<<<<

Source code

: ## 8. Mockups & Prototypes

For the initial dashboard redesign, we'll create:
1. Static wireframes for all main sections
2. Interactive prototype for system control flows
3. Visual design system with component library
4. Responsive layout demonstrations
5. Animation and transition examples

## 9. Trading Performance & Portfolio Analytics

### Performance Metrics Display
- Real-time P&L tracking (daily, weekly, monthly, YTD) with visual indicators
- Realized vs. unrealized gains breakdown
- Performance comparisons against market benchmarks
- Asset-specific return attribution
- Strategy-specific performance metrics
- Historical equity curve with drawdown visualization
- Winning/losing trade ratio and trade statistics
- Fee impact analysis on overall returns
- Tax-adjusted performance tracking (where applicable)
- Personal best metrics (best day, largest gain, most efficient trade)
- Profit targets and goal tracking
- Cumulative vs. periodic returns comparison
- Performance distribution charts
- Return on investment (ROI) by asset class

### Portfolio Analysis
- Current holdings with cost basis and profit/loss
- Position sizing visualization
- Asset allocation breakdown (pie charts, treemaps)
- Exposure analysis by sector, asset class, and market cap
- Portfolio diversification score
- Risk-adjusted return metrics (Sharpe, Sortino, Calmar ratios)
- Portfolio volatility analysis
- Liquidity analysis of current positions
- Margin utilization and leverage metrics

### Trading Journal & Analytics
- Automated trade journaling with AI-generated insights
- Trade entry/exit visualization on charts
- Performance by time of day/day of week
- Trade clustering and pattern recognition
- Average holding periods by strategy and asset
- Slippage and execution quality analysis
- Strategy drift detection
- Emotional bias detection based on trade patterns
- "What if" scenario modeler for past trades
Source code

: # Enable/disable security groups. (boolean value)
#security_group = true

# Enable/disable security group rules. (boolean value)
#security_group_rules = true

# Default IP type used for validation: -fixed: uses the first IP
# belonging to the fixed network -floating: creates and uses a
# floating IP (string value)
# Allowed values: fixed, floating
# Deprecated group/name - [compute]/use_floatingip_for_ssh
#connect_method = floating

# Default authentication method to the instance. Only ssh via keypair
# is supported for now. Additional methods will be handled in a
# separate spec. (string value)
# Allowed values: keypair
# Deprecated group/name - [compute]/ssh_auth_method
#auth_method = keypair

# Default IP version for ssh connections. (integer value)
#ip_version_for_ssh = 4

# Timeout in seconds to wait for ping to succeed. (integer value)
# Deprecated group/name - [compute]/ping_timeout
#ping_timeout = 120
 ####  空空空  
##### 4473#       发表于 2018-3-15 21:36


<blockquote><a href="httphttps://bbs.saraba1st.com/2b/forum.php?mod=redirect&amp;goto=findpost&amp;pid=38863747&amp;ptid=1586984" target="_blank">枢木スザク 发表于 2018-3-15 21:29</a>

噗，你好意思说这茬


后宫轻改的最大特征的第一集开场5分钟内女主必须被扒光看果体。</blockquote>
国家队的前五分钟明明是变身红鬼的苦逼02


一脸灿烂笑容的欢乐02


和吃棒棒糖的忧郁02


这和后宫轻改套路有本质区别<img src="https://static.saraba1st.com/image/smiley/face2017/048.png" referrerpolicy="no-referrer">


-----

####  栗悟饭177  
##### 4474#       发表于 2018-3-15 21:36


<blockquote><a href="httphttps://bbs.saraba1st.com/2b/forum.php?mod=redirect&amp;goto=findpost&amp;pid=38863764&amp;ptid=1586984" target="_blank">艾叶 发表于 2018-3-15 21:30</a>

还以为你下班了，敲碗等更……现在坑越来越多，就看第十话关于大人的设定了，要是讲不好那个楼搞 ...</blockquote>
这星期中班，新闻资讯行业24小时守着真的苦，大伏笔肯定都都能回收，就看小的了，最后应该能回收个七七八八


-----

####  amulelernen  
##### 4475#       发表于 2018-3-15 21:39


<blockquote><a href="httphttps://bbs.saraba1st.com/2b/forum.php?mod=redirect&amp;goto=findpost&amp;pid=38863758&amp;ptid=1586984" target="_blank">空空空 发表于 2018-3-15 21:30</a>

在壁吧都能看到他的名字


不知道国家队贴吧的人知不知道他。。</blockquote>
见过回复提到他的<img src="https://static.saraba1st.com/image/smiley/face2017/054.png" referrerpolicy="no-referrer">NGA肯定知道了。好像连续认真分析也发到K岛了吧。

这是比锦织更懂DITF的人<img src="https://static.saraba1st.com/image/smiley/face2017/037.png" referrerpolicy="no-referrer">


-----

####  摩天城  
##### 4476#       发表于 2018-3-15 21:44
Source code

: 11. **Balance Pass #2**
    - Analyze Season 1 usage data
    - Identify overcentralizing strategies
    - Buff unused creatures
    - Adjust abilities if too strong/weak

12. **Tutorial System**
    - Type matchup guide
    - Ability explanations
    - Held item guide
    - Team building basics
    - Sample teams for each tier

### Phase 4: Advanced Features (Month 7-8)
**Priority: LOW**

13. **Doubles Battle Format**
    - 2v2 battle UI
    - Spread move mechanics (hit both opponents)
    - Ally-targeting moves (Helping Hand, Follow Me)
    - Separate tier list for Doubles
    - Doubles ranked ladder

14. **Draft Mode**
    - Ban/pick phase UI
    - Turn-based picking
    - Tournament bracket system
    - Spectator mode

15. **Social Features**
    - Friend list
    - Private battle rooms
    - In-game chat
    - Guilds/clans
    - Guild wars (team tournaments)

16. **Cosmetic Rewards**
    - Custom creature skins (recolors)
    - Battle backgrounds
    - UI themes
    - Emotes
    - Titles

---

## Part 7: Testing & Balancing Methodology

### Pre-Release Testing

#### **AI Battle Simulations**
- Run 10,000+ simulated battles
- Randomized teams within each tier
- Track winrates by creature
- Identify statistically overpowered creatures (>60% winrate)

>>>>

■ **What is expected**
Would you print each line of the material exactly?

■ **Reply to the task**
Source code

: ## 8. Mockups & Prototypes

For the initial dashboard redesign, we'll create:
1. Static wireframes for all main sections
2. Interactive prototype for system control flows
3. Visual design system with component library
4. Responsive layout demonstrations
5. Animation and transition examples

## 9. Trading Performance & Portfolio Analytics

### Performance Metrics Display
- Real-time P&L tracking (daily, weekly, monthly, YTD) with visual indicators
- Realized vs. unrealized gains breakdown
- Performance comparisons against market benchmarks
- Asset-specific return attribution
- Strategy-specific performance metrics
- Historical equity curve with drawdown visualization
- Winning/losing trade ratio and trade statistics
- Fee impact analysis on overall returns
- Tax-adjusted performance tracking (where applicable)
- Personal best metrics (best day, largest gain, most efficient trade)
- Profit targets and goal tracking
- Cumulative vs. periodic returns comparison
- Performance distribution charts
- Return on investment (ROI) by asset class

### Portfolio Analysis
- Current holdings with cost basis and profit/loss
- Position sizing visualization
- Asset allocation breakdown (pie charts, treemaps)
- Exposure analysis by sector, asset class, and market cap
- Portfolio diversification score
- Risk-adjusted return metrics (Sharpe, Sortino, Calmar ratios)
- Portfolio volatility analysis
- Liquidity analysis of current positions
- Margin utilization and leverage metrics

### Trading Journal & Analytics
- Automated trade journaling with AI-generated insights
- Trade entry/exit visualization on charts
- Performance by time of day/day of week
- Trade clustering and pattern recognition
- Average holding periods by strategy and asset
- Slippage and execution quality analysis
- Strategy drift detection
- Emotional bias detection based on trade patterns
- "What if" scenario modeler for past trades
Source code

: # Enable/disable security groups. (boolean value)
#security_group = true

# Enable/disable security group rules. (boolean value)
#security_group_rules = true

# Default IP type used for validation: -fixed: uses the first IP
# belonging to the fixed network -floating: creates and uses a
# floating IP (string value)
# Allowed values: fixed, floating
# Deprecated group/name - [compute]/use_floatingip_for_ssh
#connect_method = floating

# Default authentication method to the instance. Only ssh via keypair
# is supported for now. Additional methods will be handled in a
# separate spec. (string value)
# Allowed values: keypair
# Deprecated group/name - [compute]/ssh_auth_method
#auth_method = keypair

# Default IP version for ssh connections. (integer value)
#ip_version_for_ssh = 4

# Timeout in seconds to wait for ping to succeed. (integer value)
# Deprecated group/name - [compute]/ping_timeout
#ping_timeout = 120
 ####  空空空  
##### 4473#       发表于 2018-3-15 21:36


<blockquote><a href="httphttps://bbs.saraba1st.com/2b/forum.php?mod=redirect&amp;goto=findpost&amp;pid=38863747&amp;ptid=1586984" target="_blank">枢木スザク 发表于 2018-3-15 21:29</a>

噗，你好意思说这茬


后宫轻改的最大特征的第一集开场5分钟内女主必须被扒光看果体。</blockquote>
国家队的前五分钟明明是变身红鬼的苦逼02


一脸灿烂笑容的欢乐02


和吃棒棒糖的忧郁02


这和后宫轻改套路有本质区别<img src="https://static.saraba1st.com/image/smiley/face2017/048.png" referrerpolicy="no-referrer">


-----

####  栗悟饭177  
##### 4474#       发表于 2018-3-15 21:36


<blockquote><a href="httphttps://bbs.saraba1st.com/2b/forum.php?mod=redirect&amp;goto=findpost&amp;pid=38863764&amp;ptid=1586984" target="_blank">艾叶 发表于 2018-3-15 21:30</a>

还以为你下班了，敲碗等更……现在坑越来越多，就看第十话关于大人的设定了，要是讲不好那个楼搞 ...</blockquote>
这星期中班，新闻资讯行业24小时守着真的苦，大伏笔肯定都都能回收，就看小的了，最后应该能回收个七七八八


-----

####  amulelernen  
##### 4475#       发表于 2018-3-15 21:39


<blockquote><a href="httphttps://bbs.saraba1st.com/2b/forum.php?mod=redirect&amp;goto=findpost&amp;pid=38863758&amp;ptid=1586984" target="_blank">空空空 发表于 2018-3-15 21:30</a>

在壁吧都能看到他的名字


不知道国家队贴吧的人知不知道他。。</blockquote>
见过回复提到他的<img src="https://static.saraba1st.com/image/smiley/face2017/054.png" referrerpolicy="no-referrer">NGA肯定知道了。好像连续认真分析也发到K岛了吧。

这是比锦织更懂DITF的人<img src="https://static.saraba1st.com/image/smiley/face2017/037.png" referrerpolicy="no-referrer">


-----

####  摩天城  
##### 4476#       发表于 2018-3-15 21:44
Source code

: 11. **Balance Pass #2**
    - Analyze Season 1 usage data
    - Identify overcentralizing strategies
    - Buff unused creatures
    - Adjust abilities if too strong/weak

12. **Tutorial System**
    - Type matchup guide
    - Ability explanations
    - Held item guide
    - Team building basics
    - Sample teams for each tier

### Phase 4: Advanced Features (Month 7-8)
**Priority: LOW**

13. **Doubles Battle Format**
    - 2v2 battle UI
    - Spread move mechanics (hit both opponents)
    - Ally-targeting moves (Helping Hand, Follow Me)
    - Separate tier list for Doubles
    - Doubles ranked ladder

14. **Draft Mode**
    - Ban/pick phase UI
    - Turn-based picking
    - Tournament bracket system
    - Spectator mode

15. **Social Features**
    - Friend list
    - Private battle rooms
    - In-game chat
    - Guilds/clans
    - Guild wars (team tournaments)

16. **Cosmetic Rewards**
    - Custom creature skins (recolors)
    - Battle backgrounds
    - UI themes
    - Emotes
    - Titles

---

## Part 7: Testing & Balancing Methodology

### Pre-Release Testing

#### **AI Battle Simulations**
- Run 10,000+ simulated battles
- Randomized teams within each tier
- Track winrates by creature
- Identify statistically overpowered creatures (>60% winrate)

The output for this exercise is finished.